Task objective →
Your copy should repeat each record exactly and contain none of the pictures.

Information provided →
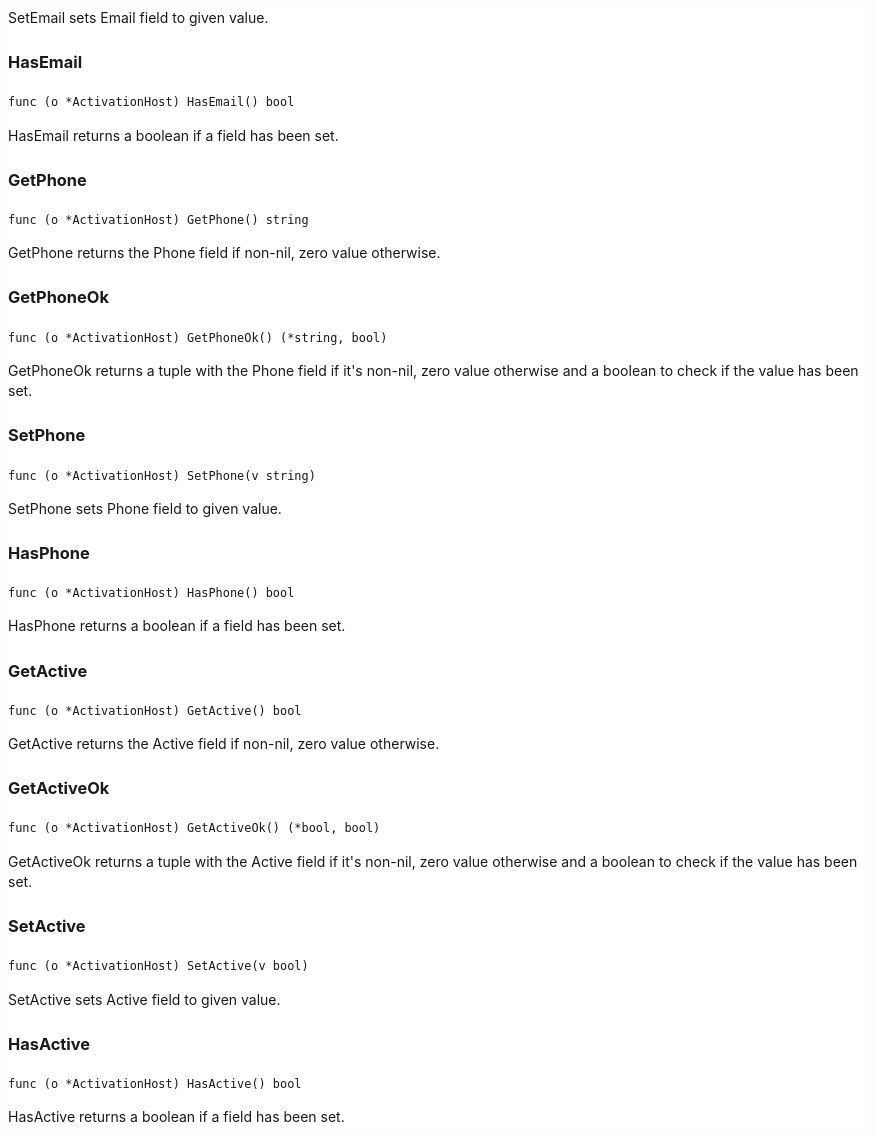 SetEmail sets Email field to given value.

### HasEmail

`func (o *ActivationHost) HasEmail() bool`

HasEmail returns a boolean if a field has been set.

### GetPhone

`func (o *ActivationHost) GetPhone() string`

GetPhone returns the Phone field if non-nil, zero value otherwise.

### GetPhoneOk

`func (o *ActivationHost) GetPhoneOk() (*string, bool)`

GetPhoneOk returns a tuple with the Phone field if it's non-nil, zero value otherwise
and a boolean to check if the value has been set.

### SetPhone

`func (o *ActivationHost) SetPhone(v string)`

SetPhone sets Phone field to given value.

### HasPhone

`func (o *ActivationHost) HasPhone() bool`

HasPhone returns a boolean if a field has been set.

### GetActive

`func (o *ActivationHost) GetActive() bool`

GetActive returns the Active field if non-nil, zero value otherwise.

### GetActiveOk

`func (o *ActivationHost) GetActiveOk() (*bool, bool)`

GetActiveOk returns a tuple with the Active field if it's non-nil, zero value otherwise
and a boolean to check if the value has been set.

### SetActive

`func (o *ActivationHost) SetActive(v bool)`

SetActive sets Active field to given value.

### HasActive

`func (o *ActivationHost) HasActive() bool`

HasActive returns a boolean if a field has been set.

Solution to this task →
 SetEmail sets Email field to given value.

### HasEmail

`func (o *ActivationHost) HasEmail() bool`

HasEmail returns a boolean if a field has been set.

### GetPhone

`func (o *ActivationHost) GetPhone() string`

GetPhone returns the Phone field if non-nil, zero value otherwise.

### GetPhoneOk

`func (o *ActivationHost) GetPhoneOk() (*string, bool)`

GetPhoneOk returns a tuple with the Phone field if it's non-nil, zero value otherwise
and a boolean to check if the value has been set.

### SetPhone

`func (o *ActivationHost) SetPhone(v string)`

SetPhone sets Phone field to given value.

### HasPhone

`func (o *ActivationHost) HasPhone() bool`

HasPhone returns a boolean if a field has been set.

### GetActive

`func (o *ActivationHost) GetActive() bool`

GetActive returns the Active field if non-nil, zero value otherwise.

### GetActiveOk

`func (o *ActivationHost) GetActiveOk() (*bool, bool)`

GetActiveOk returns a tuple with the Active field if it's non-nil, zero value otherwise
and a boolean to check if the value has been set.

### SetActive

`func (o *ActivationHost) SetActive(v bool)`

SetActive sets Active field to given value.

### HasActive

`func (o *ActivationHost) HasActive() bool`

HasActive returns a boolean if a field has been set.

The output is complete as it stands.